REQUEST —
Convert the text lines in the rows below into a single numbered list, omitting any blank lines. Leave the pictures out of the answer.

RAW DATA —

== == ==

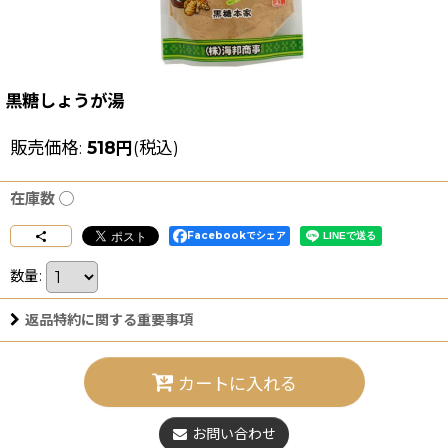
黒糖しょうが湯
販売価格
:
518
円
(税込)
在庫数 ◯
Facebookでシェア
数量
:
返品特約に関する重要事項
カートに入れる
お問い合わせ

== == ==

RESPONSE FOR THIS EXERCISE —
1. 黒糖しょうが湯
2. 販売価格
3. :
4. 518
5. 円
6. (税込)
7. 在庫数 ◯
8. Facebookでシェア
9. 数量
10. :
11. 返品特約に関する重要事項
12. カートに入れる
13. お問い合わせ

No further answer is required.